▶ Task
Take the entries that follow and write them out again, word for word.

----------------

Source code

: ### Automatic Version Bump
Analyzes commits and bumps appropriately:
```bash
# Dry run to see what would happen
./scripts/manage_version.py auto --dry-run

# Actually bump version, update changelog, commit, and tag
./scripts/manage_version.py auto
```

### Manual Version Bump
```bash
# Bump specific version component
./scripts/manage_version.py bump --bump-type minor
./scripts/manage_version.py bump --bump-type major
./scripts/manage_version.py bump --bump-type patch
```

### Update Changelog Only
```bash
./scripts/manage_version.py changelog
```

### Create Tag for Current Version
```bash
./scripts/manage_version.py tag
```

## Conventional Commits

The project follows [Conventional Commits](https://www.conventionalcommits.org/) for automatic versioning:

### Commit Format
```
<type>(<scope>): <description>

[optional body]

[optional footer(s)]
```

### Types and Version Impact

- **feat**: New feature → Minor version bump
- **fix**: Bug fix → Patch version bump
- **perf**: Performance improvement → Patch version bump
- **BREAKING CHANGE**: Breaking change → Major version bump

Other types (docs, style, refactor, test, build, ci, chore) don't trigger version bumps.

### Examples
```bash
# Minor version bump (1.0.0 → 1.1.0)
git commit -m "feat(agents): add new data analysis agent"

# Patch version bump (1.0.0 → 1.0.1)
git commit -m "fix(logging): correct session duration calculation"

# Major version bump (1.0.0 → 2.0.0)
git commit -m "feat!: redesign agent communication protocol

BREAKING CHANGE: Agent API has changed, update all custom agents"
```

----------------

▶ Written answer
Source code

: ### Automatic Version Bump
Analyzes commits and bumps appropriately:
```bash
# Dry run to see what would happen
./scripts/manage_version.py auto --dry-run

# Actually bump version, update changelog, commit, and tag
./scripts/manage_version.py auto
```

### Manual Version Bump
```bash
# Bump specific version component
./scripts/manage_version.py bump --bump-type minor
./scripts/manage_version.py bump --bump-type major
./scripts/manage_version.py bump --bump-type patch
```

### Update Changelog Only
```bash
./scripts/manage_version.py changelog
```

### Create Tag for Current Version
```bash
./scripts/manage_version.py tag
```

## Conventional Commits

The project follows [Conventional Commits](https://www.conventionalcommits.org/) for automatic versioning:

### Commit Format
```
<type>(<scope>): <description>

[optional body]

[optional footer(s)]
```

### Types and Version Impact

- **feat**: New feature → Minor version bump
- **fix**: Bug fix → Patch version bump
- **perf**: Performance improvement → Patch version bump
- **BREAKING CHANGE**: Breaking change → Major version bump

Other types (docs, style, refactor, test, build, ci, chore) don't trigger version bumps.

### Examples
```bash
# Minor version bump (1.0.0 → 1.1.0)
git commit -m "feat(agents): add new data analysis agent"

# Patch version bump (1.0.0 → 1.0.1)
git commit -m "fix(logging): correct session duration calculation"

# Major version bump (1.0.0 → 2.0.0)
git commit -m "feat!: redesign agent communication protocol

BREAKING CHANGE: Agent API has changed, update all custom agents"
```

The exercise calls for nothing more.